_PROVIDED PASSAGE_:
== Segment start ==

Portraits of our research
Joint research to achieve greater goals
All researchers have their own story to tell. Get to know interesting people from the JenaVersum research sphere!
The people in the JenaVersum are as diverse as the research topics. They research the fundamental questions our world has to offer, aided by their curiosity, imagination and creativity. In so doing, the approximately 4,500 scientists in Jena make a key contribution to the advancement of our society. We value and encourage this variety, since it forms the basis of an inquiring mind and innovation. This is why we bring together those with innovative research ideas – whether that’s within Jena’s rich research setting or beyond it. We initiate discourses and prepare the ground for interdisciplinary exchange within the field of research and development.
Research institutions
Places of support, exchange and cooperation.
Get an overview of the diversity of Jena’s research institutions.
Jena can boast the highest concentration of research institutions in Germany relative to its population and offers a powerful infrastructure for research and development. In total, this small city is home to 12 extramural research institutions. The majority of these are located at the science and research site known as the Beutenberg Campus.
The institutions there emphasise their interdisciplinary approach with the slogan ’where the life sciences meet physics’. As an example, the successful collaboration between Jena’s research institutions has produced the ’Balance of the Microverse’ Cluster of Excellence – a research cluster specifically dedicated to future environmental topics in the field of microorganisms.
Here, the strengths of the university profile lines of LIFE and LIGHT are combined with the university hospital and eight extramural research institutes. The foundation for the cluster concept is the successful Excellence Graduate School, the Jena School for Microbial Communication. Four collaborative research centres, other coordinated research programmes and regional industry partners consolidate the Microverse cluster.
Collaboration between research institutions is not just an option within the JenaVersum. Rather, it forms a strategic component for utilising the entire spectrum of research expertise and thereby ultimately advancing one’s own work as well. Scientific exchange benefits from top-notch, state-of-the-art equipment, powerful on-site infrastructure, close connections and a long tradition of interdisciplinary collaboration. Ideal prerequisites, therefore, for shaping our future habitat for the long term.

== Segment end ==

_WHAT NEEDS TO BE DONE_: Can you write what comes next in the passage on Jena's research community, picking up right after its final sentence?

_DATA EXTRACT_:
== Segment start ==

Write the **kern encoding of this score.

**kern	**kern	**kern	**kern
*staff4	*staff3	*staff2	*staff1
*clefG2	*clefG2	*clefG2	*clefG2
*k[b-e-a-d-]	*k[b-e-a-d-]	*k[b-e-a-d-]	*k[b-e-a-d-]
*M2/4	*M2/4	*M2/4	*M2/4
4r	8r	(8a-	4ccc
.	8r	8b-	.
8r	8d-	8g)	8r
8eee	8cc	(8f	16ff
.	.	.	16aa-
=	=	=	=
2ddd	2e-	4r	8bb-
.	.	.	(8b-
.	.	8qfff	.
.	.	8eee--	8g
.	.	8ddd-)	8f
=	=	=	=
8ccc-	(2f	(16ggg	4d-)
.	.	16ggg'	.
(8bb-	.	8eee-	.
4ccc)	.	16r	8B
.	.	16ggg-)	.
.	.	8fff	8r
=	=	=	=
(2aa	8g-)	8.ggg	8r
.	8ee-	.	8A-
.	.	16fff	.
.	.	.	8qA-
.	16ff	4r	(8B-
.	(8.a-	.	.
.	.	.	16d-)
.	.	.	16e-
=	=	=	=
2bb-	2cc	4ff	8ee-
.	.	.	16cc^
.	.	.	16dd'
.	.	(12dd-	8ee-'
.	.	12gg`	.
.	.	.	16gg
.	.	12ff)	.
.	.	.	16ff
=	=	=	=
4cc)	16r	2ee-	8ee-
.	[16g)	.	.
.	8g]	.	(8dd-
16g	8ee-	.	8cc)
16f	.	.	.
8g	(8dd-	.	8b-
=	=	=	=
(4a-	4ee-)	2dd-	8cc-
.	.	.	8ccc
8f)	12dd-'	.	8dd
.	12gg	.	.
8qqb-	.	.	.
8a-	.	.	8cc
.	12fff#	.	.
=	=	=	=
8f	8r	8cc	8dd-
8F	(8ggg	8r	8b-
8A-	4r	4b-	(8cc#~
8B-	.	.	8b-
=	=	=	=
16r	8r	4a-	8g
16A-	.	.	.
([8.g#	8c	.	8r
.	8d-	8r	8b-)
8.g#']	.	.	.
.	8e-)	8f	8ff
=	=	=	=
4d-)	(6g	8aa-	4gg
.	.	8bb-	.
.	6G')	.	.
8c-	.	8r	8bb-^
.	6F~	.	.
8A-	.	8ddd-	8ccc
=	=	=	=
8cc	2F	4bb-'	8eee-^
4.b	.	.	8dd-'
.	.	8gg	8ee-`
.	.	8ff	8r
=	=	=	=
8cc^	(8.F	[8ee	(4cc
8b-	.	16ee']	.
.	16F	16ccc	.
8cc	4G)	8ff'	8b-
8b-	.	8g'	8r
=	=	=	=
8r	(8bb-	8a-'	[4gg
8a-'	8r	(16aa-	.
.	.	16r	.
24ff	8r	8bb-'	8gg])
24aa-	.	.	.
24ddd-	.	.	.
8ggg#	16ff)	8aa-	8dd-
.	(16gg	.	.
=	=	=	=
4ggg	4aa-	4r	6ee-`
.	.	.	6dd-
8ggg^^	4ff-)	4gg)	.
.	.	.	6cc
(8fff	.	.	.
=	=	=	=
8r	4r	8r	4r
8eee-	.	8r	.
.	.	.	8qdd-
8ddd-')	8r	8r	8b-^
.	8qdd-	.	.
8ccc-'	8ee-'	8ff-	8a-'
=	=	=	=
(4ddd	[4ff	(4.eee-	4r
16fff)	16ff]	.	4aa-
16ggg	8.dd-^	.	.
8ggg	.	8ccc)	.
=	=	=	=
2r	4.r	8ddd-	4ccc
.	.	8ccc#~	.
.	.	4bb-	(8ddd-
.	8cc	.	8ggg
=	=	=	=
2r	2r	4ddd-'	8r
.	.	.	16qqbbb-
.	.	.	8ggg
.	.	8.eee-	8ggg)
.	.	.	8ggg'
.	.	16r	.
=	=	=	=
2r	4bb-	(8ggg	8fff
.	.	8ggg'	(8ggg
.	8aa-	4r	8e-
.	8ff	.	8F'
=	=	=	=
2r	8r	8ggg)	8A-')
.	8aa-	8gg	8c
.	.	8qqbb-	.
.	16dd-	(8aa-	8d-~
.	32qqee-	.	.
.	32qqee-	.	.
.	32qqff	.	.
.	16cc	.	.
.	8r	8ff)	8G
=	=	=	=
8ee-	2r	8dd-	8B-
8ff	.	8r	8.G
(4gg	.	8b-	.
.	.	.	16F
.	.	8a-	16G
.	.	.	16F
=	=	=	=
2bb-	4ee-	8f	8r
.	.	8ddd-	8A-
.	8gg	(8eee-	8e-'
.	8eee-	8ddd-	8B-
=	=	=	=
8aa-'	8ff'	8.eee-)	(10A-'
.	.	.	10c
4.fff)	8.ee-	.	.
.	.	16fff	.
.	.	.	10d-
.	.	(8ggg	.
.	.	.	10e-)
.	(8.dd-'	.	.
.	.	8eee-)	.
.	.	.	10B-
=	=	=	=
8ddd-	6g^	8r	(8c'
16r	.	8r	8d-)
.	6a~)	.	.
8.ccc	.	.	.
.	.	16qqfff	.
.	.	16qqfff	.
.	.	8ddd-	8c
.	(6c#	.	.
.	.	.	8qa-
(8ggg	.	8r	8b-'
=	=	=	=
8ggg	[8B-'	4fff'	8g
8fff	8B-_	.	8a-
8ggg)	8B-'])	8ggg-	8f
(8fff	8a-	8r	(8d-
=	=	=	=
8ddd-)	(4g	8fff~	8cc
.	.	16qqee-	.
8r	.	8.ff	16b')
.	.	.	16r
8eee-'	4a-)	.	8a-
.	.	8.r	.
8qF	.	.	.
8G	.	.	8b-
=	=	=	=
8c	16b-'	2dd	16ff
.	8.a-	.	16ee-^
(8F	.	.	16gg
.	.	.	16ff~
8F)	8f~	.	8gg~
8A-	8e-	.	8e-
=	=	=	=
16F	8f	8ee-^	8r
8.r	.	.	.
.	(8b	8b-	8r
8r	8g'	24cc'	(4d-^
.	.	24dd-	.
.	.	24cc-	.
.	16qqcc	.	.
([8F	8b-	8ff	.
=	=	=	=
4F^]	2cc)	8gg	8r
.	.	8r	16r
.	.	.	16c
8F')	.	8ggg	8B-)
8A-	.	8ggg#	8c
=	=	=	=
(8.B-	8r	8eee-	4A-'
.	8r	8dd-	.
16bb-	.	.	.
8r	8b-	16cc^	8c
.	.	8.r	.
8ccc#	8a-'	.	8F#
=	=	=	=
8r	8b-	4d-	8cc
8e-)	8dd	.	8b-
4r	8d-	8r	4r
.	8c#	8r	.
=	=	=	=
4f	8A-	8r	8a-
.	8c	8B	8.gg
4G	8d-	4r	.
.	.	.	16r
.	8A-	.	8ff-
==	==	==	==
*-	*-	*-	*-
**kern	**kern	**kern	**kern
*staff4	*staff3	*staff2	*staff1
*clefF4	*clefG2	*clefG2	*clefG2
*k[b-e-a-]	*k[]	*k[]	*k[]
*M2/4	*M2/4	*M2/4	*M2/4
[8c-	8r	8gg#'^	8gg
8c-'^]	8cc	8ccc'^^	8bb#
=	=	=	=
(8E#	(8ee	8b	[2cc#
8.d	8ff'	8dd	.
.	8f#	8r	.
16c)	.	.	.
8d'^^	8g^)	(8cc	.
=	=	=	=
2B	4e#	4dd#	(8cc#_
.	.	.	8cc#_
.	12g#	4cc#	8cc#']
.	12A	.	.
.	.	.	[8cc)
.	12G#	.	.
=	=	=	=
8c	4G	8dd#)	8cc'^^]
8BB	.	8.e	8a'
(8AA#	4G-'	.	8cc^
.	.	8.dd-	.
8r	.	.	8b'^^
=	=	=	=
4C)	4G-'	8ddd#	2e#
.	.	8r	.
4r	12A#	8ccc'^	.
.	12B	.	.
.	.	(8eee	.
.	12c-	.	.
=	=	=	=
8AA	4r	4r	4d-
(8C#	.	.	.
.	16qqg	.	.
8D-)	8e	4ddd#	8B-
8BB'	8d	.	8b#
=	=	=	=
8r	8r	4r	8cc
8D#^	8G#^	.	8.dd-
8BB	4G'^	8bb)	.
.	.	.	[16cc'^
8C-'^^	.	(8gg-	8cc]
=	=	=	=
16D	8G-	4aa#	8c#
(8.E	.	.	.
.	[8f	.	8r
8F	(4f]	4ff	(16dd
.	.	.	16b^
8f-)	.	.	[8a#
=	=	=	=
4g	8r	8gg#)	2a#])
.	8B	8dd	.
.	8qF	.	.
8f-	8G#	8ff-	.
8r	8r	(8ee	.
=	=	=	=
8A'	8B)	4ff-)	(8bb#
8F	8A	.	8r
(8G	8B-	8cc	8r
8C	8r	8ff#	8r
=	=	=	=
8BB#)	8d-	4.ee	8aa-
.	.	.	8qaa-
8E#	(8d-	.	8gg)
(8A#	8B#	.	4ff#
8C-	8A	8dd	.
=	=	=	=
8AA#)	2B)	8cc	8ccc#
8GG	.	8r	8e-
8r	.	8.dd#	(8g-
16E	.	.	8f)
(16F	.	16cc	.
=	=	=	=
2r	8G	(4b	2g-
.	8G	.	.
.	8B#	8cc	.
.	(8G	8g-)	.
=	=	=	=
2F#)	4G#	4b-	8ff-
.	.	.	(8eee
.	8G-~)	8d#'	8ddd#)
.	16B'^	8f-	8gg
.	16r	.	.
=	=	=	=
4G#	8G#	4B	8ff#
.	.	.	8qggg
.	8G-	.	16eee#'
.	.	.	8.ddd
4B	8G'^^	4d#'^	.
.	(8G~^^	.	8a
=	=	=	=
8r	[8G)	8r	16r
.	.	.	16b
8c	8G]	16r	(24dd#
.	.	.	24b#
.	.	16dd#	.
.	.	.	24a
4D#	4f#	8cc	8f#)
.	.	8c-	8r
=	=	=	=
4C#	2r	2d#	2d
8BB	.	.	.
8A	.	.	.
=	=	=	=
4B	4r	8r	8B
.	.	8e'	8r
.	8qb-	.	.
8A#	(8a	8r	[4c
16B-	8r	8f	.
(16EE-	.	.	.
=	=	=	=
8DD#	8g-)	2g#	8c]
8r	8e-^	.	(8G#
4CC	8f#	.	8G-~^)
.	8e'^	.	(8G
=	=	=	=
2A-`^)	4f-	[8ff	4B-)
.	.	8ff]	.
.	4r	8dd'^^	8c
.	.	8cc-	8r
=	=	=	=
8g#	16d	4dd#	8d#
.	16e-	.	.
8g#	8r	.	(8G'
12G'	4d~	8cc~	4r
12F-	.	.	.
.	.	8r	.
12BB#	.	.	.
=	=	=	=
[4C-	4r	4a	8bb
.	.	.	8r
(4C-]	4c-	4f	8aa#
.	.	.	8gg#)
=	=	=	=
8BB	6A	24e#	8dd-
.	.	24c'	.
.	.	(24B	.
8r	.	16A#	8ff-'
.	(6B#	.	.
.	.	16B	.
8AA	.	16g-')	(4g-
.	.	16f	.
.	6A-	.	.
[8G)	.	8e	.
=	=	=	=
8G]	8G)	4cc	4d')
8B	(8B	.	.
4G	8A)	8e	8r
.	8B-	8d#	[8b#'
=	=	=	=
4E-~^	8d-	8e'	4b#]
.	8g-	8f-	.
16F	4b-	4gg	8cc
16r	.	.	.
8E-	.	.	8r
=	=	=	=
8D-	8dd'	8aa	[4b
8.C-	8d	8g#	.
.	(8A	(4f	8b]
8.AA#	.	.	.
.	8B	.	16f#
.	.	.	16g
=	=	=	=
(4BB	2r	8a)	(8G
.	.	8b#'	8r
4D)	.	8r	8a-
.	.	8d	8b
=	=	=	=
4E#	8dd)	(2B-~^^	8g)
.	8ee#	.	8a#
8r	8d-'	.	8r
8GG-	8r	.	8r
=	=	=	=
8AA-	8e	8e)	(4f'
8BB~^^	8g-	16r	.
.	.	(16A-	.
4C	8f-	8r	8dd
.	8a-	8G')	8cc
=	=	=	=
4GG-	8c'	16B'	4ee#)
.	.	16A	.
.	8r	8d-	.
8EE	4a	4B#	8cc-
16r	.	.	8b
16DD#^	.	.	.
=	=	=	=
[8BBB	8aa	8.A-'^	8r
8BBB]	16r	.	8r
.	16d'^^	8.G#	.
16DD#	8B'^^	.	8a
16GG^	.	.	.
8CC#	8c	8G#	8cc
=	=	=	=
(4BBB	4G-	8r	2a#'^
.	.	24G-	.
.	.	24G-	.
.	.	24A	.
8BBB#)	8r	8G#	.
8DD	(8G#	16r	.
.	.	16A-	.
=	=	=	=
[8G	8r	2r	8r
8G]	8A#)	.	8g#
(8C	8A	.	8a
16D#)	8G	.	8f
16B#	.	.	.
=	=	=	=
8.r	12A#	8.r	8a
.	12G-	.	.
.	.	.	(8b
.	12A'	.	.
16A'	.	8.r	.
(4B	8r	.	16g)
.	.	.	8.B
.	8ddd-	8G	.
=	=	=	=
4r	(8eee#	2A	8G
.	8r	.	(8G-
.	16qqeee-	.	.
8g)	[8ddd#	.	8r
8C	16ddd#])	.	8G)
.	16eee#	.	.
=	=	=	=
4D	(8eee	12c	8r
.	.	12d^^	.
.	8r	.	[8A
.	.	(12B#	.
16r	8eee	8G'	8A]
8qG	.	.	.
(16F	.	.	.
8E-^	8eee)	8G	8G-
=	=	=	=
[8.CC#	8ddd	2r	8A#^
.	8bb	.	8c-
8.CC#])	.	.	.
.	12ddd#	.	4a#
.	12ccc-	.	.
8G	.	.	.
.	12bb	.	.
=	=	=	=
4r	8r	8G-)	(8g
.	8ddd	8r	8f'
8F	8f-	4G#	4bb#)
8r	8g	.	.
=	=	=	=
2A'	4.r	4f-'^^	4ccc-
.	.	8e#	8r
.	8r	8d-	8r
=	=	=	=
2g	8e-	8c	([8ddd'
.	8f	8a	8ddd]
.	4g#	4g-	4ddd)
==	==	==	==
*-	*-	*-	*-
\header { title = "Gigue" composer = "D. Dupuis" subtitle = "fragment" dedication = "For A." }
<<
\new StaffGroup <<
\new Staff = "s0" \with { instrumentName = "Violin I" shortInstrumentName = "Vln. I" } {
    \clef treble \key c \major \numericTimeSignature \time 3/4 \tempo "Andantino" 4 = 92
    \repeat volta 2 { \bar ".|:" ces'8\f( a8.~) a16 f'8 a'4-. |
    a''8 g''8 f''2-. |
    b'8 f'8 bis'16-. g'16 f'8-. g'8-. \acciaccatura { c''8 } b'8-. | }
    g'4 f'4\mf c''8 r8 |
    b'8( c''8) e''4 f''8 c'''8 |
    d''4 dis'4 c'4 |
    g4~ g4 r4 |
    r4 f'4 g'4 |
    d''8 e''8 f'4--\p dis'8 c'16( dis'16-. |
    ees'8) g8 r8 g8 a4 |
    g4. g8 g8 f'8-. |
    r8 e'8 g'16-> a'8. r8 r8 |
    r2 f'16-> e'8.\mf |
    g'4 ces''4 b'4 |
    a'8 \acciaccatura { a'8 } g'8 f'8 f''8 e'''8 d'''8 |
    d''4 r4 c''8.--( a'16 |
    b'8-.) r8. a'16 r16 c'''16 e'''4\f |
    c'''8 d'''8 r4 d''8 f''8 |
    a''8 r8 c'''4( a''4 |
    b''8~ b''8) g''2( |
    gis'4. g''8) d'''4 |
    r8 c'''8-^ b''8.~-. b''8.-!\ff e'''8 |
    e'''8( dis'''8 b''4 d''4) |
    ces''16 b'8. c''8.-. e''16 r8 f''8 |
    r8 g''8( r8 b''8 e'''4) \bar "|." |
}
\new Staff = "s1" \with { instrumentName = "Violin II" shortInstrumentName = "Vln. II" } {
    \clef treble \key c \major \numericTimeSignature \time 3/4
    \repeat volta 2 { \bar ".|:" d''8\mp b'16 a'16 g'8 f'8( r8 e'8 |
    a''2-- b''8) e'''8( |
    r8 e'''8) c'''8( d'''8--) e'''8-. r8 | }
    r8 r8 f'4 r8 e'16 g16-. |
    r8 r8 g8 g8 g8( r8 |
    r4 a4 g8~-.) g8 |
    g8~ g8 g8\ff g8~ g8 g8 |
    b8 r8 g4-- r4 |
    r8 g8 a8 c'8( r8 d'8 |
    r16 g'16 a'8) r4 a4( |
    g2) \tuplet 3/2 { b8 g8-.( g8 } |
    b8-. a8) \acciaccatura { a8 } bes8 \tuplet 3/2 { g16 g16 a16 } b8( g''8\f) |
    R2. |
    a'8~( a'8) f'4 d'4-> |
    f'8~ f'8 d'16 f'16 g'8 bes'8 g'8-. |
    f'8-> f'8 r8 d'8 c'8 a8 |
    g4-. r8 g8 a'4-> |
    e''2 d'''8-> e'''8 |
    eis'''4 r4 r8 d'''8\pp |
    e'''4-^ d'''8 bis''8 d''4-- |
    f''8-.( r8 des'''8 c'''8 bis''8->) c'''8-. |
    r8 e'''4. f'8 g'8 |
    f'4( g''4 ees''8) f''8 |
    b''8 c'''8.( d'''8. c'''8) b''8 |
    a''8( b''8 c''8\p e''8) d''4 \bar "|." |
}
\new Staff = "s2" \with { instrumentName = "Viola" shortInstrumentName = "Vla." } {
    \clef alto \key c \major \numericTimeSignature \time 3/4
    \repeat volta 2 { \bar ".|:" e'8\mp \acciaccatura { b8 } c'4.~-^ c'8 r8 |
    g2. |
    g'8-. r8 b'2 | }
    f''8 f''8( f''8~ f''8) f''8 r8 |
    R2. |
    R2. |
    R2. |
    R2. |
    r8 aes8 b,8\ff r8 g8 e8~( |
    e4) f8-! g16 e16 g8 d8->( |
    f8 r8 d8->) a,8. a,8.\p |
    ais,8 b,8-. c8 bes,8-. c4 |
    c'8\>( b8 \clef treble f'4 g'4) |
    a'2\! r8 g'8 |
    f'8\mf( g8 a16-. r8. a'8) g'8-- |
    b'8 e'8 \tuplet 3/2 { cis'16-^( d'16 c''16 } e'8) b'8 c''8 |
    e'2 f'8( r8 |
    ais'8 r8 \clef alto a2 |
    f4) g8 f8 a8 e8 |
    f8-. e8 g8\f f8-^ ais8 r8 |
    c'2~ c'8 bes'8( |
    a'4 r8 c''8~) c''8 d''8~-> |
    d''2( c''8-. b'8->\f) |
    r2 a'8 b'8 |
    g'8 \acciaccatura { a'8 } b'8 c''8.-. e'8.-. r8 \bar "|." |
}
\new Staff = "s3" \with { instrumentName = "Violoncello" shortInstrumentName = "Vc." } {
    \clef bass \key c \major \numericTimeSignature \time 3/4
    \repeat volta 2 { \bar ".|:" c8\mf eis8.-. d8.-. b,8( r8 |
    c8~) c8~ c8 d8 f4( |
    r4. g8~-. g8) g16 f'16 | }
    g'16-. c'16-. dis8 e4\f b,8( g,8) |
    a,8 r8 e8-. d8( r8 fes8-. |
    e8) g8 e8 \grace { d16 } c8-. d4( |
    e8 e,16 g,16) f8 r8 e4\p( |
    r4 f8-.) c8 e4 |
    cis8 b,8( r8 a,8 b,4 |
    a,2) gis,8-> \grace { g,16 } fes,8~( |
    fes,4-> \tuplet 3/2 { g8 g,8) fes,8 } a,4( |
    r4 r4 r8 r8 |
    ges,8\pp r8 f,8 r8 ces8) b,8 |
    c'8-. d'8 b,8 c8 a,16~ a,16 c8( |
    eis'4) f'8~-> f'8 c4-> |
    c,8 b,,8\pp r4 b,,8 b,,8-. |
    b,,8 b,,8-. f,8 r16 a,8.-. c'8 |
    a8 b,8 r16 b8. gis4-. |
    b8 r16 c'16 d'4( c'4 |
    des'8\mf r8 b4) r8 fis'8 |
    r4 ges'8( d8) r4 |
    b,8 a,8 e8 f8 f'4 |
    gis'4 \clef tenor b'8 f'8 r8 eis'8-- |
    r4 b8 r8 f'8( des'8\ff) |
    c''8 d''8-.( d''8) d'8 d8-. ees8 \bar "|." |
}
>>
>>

== Segment end ==

_WRITTEN ANSWER_:
Research network
Be JenaVersum – Your idea for a joint project!
Vision, courage and enthusiasm – these are the pillars the JenaVersum network is built on. We know that research is always a team effort.
We also know that interaction and collaboration form the basis for outstanding research findings and innovative developments. And we know that we can accomplish more together.
Stakeholders from the scientific community come together with partners from the business and urban spheres to take the tradition of collaboration to new heights. The JenaVersum is a place for existing collaborations to be supported and expanded in many different ways. New initiatives and projects round off the profile of this innovative research environment.
If you would like to find out more, you are warmly invited to join and become active in the JenaVersum network at any time.
Life in Jena
Young, innovative, open-minded – that is Jena.
This is where the train stops in a verdant paradise and where close bonds are formed between research, science and research-related companies. It’s not just the gleaming, 150-metre-tall Jena Tower in the centre of the city that offers an impressive outlook.
People come here from all over the world to study, work and carry out research. Jena’s two universities, one university hospital, countless research institutes and research companies make it an ideal place to live and work, with a host of options for discussion and collaboration. Students, graduates and young researchers fuel growth in a city that has learned to adapt and, at the same time, to stay true to itself.